Maintain a healthy weight, limit alcohol intake, and aim for 7 to 8 hours of quality sleep each night.

Heart-Healthy Diet

Eat a balanced diet rich in fruits, vegetables, whole grains, lean proteins, and low-fat dairy products. Limit the intake of saturated and trans fats, cholesterol, sodium, and added sugars.

Regular Physical Activity

Aim for at least 150 minutes of moderate-intensity exercise weekly (walking, cycling, swimming). Consult your doctor before starting new exercise programmes, especially if you have underlying health conditions.

Stop Smoking

Quitting smoking significantly improves heart health, especially for young adults. Stop-smoking aids can improve your chances of success.

Manage Stress Levels

Practice relaxation techniques like deep breathing, meditation, or yoga to reduce stress levels.

It is never too late to take control of your heart health. Contact our heart specialist at 6736 1068 for a personalised plan to minimise your risk of heart disease.

FAQs About Heart Disease

  • What heart diseases are commonly inherited?

    Some heart conditions can run in families due to inherited genes. These include:

    • Cardiomyopathy
    • Cardiac amyloidosis
    • Heart arrhythmias
    • Cardiac tumours
    • Heart valve disease
    • Marfan syndrome
    • Familial hypercholesterolemia
  • Is it safe to engage in sexual activity if I have heart disease?

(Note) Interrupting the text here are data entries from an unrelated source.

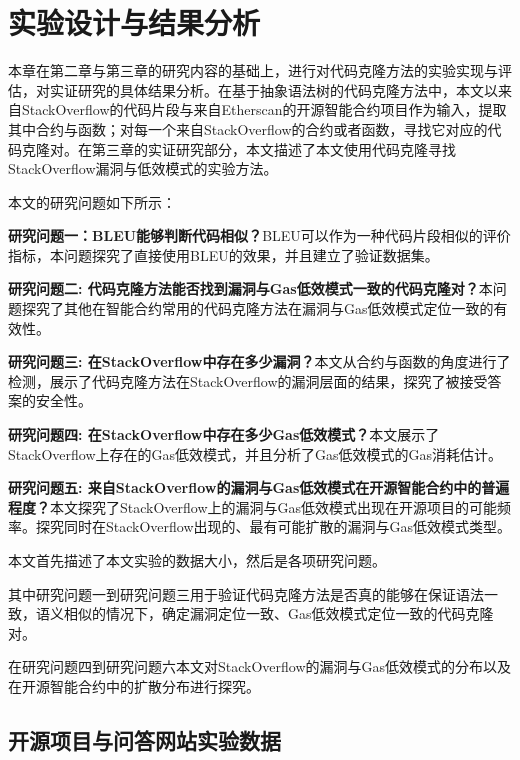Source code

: 
\chapter{实验设计与结果分析}

本章在第二章与第三章的研究内容的基础上，进行对代码克隆方法的实验实现与评估，对实证研究的具体结果分析。在基于抽象语法树的代码克隆方法中，本文以来自StackOverflow的代码片段与来自Etherscan的开源智能合约项目作为输入，提取其中合约与函数；对每一个来自StackOverflow的合约或者函数，寻找它对应的代码克隆对。在第三章的实证研究部分，本文描述了本文使用代码克隆寻找StackOverflow漏洞与低效模式的实验方法。

本文的研究问题如下所示：

 \textbf{研究问题一：BLEU能够判断代码相似？}BLEU可以作为一种代码片段相似的评价指标，本问题探究了直接使用BLEU的效果，并且建立了验证数据集。

\textbf{研究问题二: 代码克隆方法能否找到漏洞与Gas低效模式一致的代码克隆对？}本问题探究了其他在智能合约常用的代码克隆方法在漏洞与Gas低效模式定位一致的有效性。


\textbf{研究问题三: 在StackOverflow中存在多少漏洞？}本文从合约与函数的角度进行了检测，展示了代码克隆方法在StackOverflow的漏洞层面的结果，探究了被接受答案的安全性。

\textbf{研究问题四: 在StackOverflow中存在多少Gas低效模式？}本文展示了StackOverflow上存在的Gas低效模式，并且分析了Gas低效模式的Gas消耗估计。

\textbf{研究问题五: 来自StackOverflow的漏洞与Gas低效模式在开源智能合约中的普遍程度？}本文探究了StackOverflow上的漏洞与Gas低效模式出现在开源项目的可能频率。探究同时在StackOverflow出现的、最有可能扩散的漏洞与Gas低效模式类型。

本文首先描述了本文实验的数据大小，然后是各项研究问题。

其中研究问题一到研究问题三用于验证代码克隆方法是否真的能够在保证语法一致，语义相似的情况下，确定漏洞定位一致、Gas低效模式定位一致的代码克隆对。

在研究问题四到研究问题六本文对StackOverflow的漏洞与Gas低效模式的分布以及在开源智能合约中的扩散分布进行探究。

\section{开源项目与问答网站实验数据}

    Engaging in sexual activity is generally safe for individuals with stable heart disease. However, you should consult a heart specialist before resuming sexual activity if you have unstable angina, severe heart disease symptoms, or recently experienced a heart attack or heart failure.

  • What heart diseases are common among the elderly?

    Common heart diseases associated with ageing include:

    • Coronary artery disease
    • Congestive heart failure
    • Arrhythmias
    • Heart valve disease
    • Heart attacks

    This is due to natural changes in the cardiovascular system and an increased prevalence of risk factors like hypertension and diabetes. Regular medical check-ups and ongoing management are vital in maintaining good cardiovascular health as we age.

  • Can heart disease during pregnancy affect future pregnancies?

    Prior heart disease in pregnancy raises risks for future pregnancies, especially if heart function has not recovered. Speak to your heart specialist about risks and planning for future pregnancies.